Medical history and physical exam: The doctor will ask about your symptoms and perform a physical exam to assess your strength, reflexes, and sensation.
Neurological exam: Tests nerve function.
Imaging tests:
X-rays: Can show bone abnormalities and spinal alignment.
MRI (Magnetic Resonance Imaging): Provides detailed images of the spinal cord, nerves, and soft tissues to identify stenosis, disc herniation, or other causes of nerve compression.
CT scan (Computed Tomography): Can provide detailed images of the bones of the spine.
Electromyography (EMG) and Nerve Conduction Studies (NCS): May be used to assess nerve function.
Vascular Studies: Ankle-Brachial Index (ABI) to rule out vascular claudication.
Timeline of Symptoms
The development and progression of symptoms can vary:
Gradual onset: Symptoms often develop gradually over weeks, months, or years.
Initial phase: Mild pain, numbness, or weakness may be intermittent.
Progression: Symptoms gradually worsen and become more frequent or severe.
Stable phase: Symptoms may plateau for a period.
Exacerbations: Periods of increased symptoms can occur.
Important Considerations
Neurogenic claudication can significantly impact quality of life by limiting mobility and activity.

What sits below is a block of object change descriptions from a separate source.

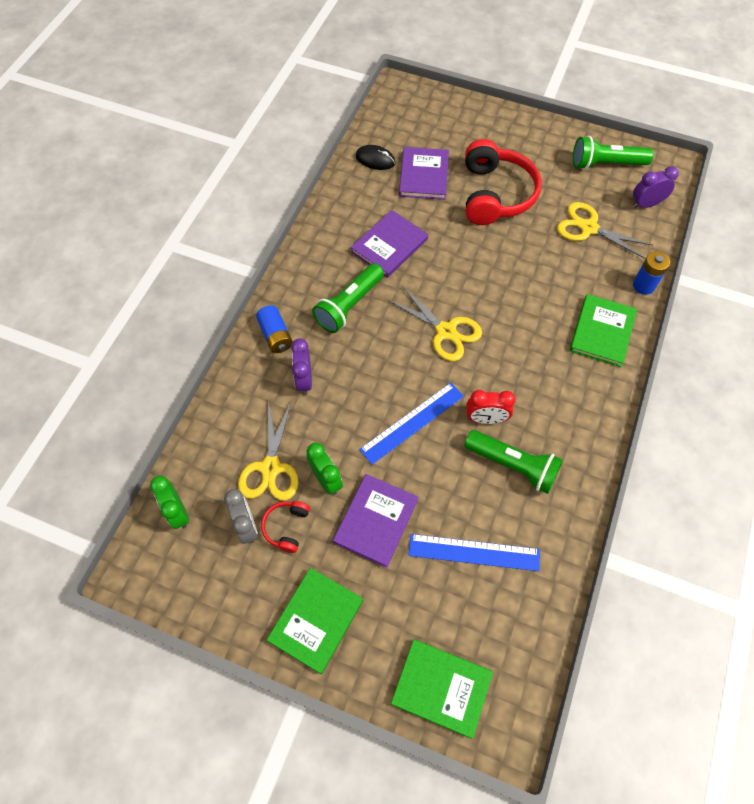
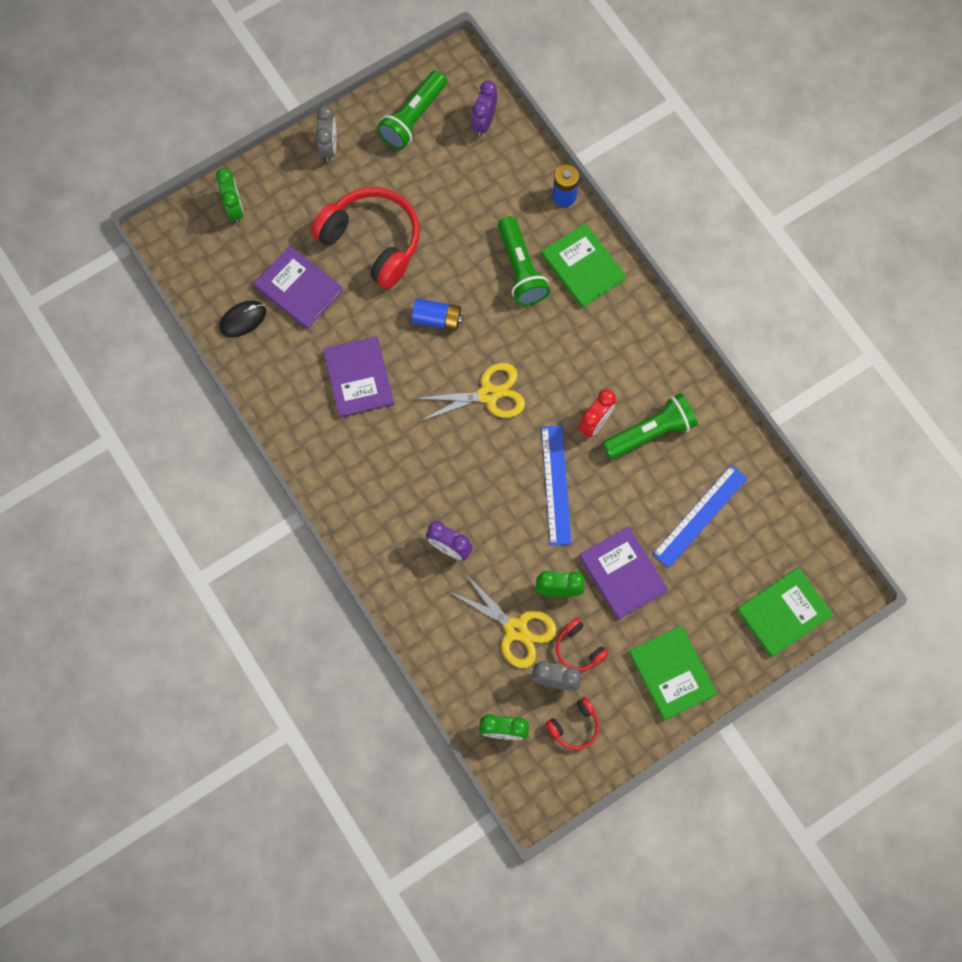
camera: 55 degrees left, 10 degrees up
(216, 567) = (574, 726): none -> red headphones
(275, 335) = (384, 544): blue battery -> blue battery (437, 319)
(349, 305) = (399, 459): green flashlight -> green flashlight (520, 269)
(447, 112) = (234, 208): none -> green clock
(538, 133) = (329, 147): none -> grey clock
(588, 228) = (472, 191): yellow scissors -> none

It's crucial to differentiate neurogenic claudication from vascular claudication, as the treatment approaches differ.
Treatment options range from conservative measures (physical therapy, pain management) to surgical intervention, depending on the severity and underlying cause.
Early diagnosis and management can help prevent long-term complications, such as permanent nerve damage.
Patient education about self-management strategies is essential.